# Pogostemon helferi / Downoi - Dry Start?



## GuppyGuppyGuppyGuppyGuppy (Feb 11, 2012)

If I got a pack or two of Pogostemon helferi from Petsmart and put them in my dry start tank to root, would it benefit them? Would they be able to start growing outside of water?

Or do you think they'd melt as soon as I filled the tank?


----------



## randpost (Feb 9, 2014)

GuppyGuppyGuppyGuppyGuppy said:


> If I got a pack or two of Pogostemon helferi from Petsmart and put them in my dry start tank to root, would it benefit them? Would they be able to start growing outside of water?
> 
> Or do you think they'd melt as soon as I filled the tank?


They will grow better in a dry start environment from Petsmart. That's how Petsmarts supplier grows them; emersed. 

I have had quite a bit of melting from Petsmart Downoi when submerged as they need to adapt to the new environment. I now have 30 plants from the same package. 

emersed Downoi looks less full and stringy compared to the fullness of submerged.


----------



## GuppyGuppyGuppyGuppyGuppy (Feb 11, 2012)

randpost said:


> They will grow better in a dry start environment from Petsmart. That's how Petsmarts supplier grows them; emersed.
> 
> I have had quite a bit of melting from Petsmart Downoi when submerged as they need to adapt to the new environment. I now have 30 plants from the same package.
> 
> emersed Downoi looks less full and stringy compared to the fullness of submerged.


Thanks! :icon_bigg


----------



## wicca27 (May 3, 2009)

to be honest when i got mine they did great going right into water. and took root really fast. there was no need to dry start it. i had no melting either. and my package from petsmart was a new one with hardly any roots and they have crazy roots now


----------



## DSP (Apr 8, 2014)

wicca27 said:


> to be honest when i got mine they did great going right into water. and took root really fast. there was no need to dry start it. i had no melting either. and my package from petsmart was a new one with hardly any roots and they have crazy roots now


+1 same here 

-Seafari-


----------



## GuppyGuppyGuppyGuppyGuppy (Feb 11, 2012)

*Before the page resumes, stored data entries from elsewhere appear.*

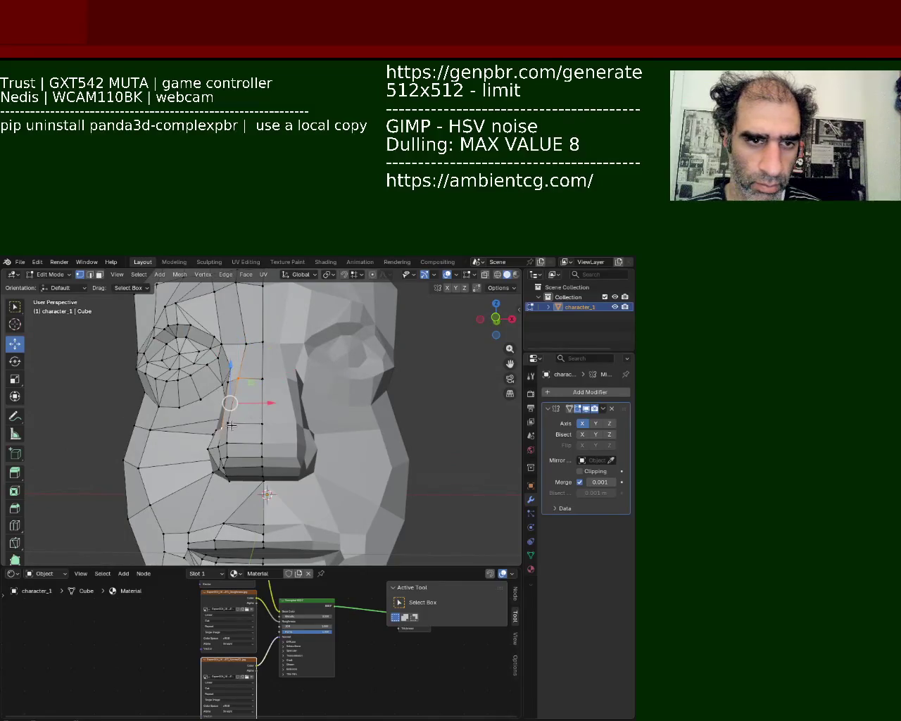
left_click(231, 425)
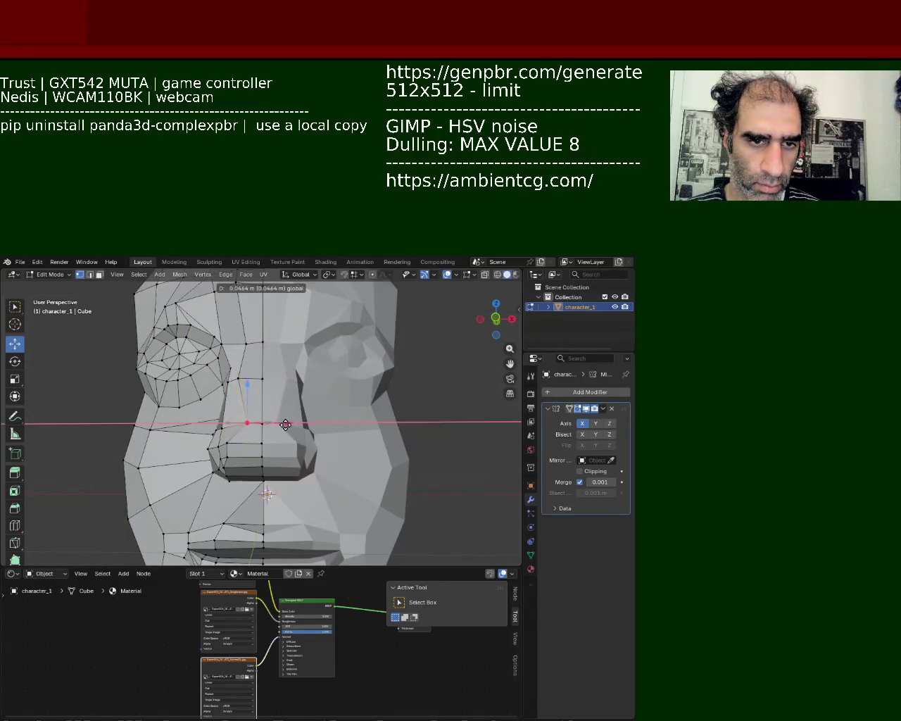
left_click(253, 380)
mouse_move(271, 378)
left_mouse_down()
mouse_move(252, 376)
mouse_move(277, 383)
left_mouse_up()
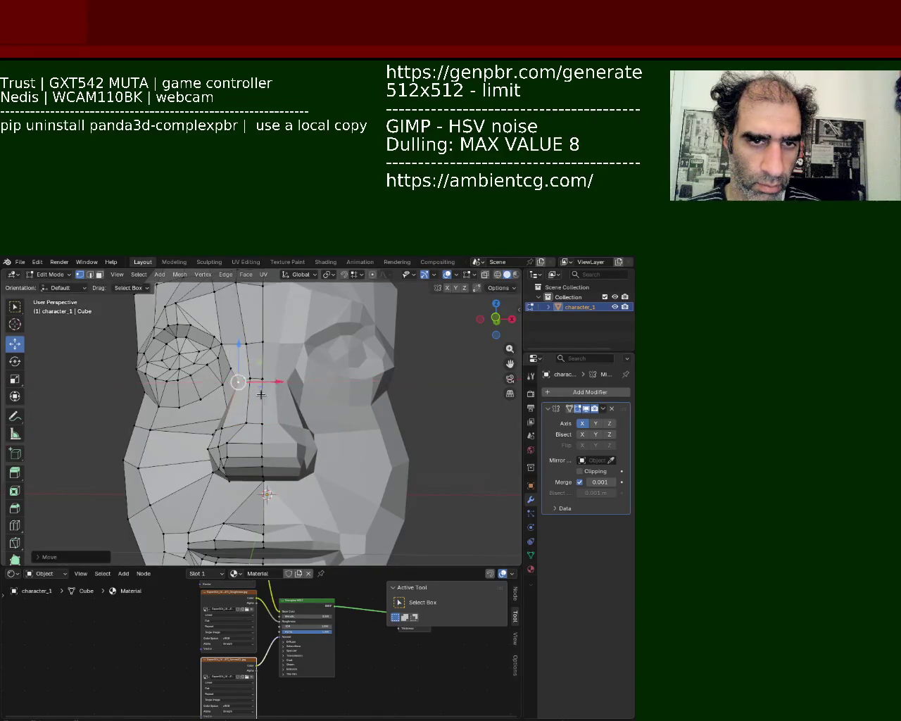
middle_click_drag(277, 383, 310, 437)
left_click_drag(310, 447, 320, 448)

Yeah, but the tank is in a DS right now and I'd like to add them if it would benefit them.


----------



## DSP (Apr 8, 2014)

If you keep the plant moist then it should root good and acclimate to the water better when you decide to submerge it so Imo yes there can be benefits in starting them dry if you do it right.

-Seafari-


----------



## FewestKitten896 (Dec 13, 2013)

I also got mine from PetSmart and just threw them in the water. There was very little melting. I was able to get a lot of plants from one package and if the crowns that I cut didn't have long enough roots, I just floated them for a few days and then planted them.


----------



## GuppyGuppyGuppyGuppyGuppy (Feb 11, 2012)

I've raised ones from Petsmart before in water and they did fine, but they melted after a month of awesome growth for no apparent reason which caused ton of debris everywhere (there were at least 50 in the pack), which built up on my softer plants and caused decay... So it wiped out so many of the plants in that tank! That's why I want to dry start them in my new tank so that they're adult-sized by the time I fill it, hopefully.


----------